◆ YOUR ASSIGNMENT
Your output should be the lines from the start of the data through the line containing "histopathology image exhibits", exactly and nothing more.

◆ RECORDED INFORMATION
--- START ---
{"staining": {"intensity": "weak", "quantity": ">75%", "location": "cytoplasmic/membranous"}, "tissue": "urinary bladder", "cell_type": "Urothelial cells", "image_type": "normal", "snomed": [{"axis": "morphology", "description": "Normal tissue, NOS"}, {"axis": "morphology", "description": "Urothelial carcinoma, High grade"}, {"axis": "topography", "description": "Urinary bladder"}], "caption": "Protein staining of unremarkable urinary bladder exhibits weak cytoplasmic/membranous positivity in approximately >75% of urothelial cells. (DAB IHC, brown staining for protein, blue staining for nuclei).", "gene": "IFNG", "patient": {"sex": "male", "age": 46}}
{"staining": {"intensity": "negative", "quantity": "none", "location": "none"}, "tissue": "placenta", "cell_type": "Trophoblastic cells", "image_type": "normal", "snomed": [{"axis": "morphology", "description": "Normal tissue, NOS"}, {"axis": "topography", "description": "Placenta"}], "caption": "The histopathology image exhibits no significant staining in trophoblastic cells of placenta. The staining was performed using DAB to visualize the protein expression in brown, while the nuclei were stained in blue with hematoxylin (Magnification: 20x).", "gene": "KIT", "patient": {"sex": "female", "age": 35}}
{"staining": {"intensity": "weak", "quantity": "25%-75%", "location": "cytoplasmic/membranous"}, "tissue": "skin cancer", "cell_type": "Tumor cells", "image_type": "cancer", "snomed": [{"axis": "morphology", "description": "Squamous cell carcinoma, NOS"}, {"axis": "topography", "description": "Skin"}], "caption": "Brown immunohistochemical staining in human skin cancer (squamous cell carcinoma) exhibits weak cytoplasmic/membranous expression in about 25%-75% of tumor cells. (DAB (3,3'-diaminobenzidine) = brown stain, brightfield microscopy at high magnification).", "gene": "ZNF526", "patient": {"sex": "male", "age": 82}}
--- END ---
◆ ANSWER SECTION
{"staining": {"intensity": "weak", "quantity": ">75%", "location": "cytoplasmic/membranous"}, "tissue": "urinary bladder", "cell_type": "Urothelial cells", "image_type": "normal", "snomed": [{"axis": "morphology", "description": "Normal tissue, NOS"}, {"axis": "morphology", "description": "Urothelial carcinoma, High grade"}, {"axis": "topography", "description": "Urinary bladder"}], "caption": "Protein staining of unremarkable urinary bladder exhibits weak cytoplasmic/membranous positivity in approximately >75% of urothelial cells. (DAB IHC, brown staining for protein, blue staining for nuclei).", "gene": "IFNG", "patient": {"sex": "male", "age": 46}}
{"staining": {"intensity": "negative", "quantity": "none", "location": "none"}, "tissue": "placenta", "cell_type": "Trophoblastic cells", "image_type": "normal", "snomed": [{"axis": "morphology", "description": "Normal tissue, NOS"}, {"axis": "topography", "description": "Placenta"}], "caption": "The histopathology image exhibits no significant staining in trophoblastic cells of placenta. The staining was performed using DAB to visualize the protein expression in brown, while the nuclei were stained in blue with hematoxylin (Magnification: 20x).", "gene": "KIT", "patient": {"sex": "female", "age": 35}}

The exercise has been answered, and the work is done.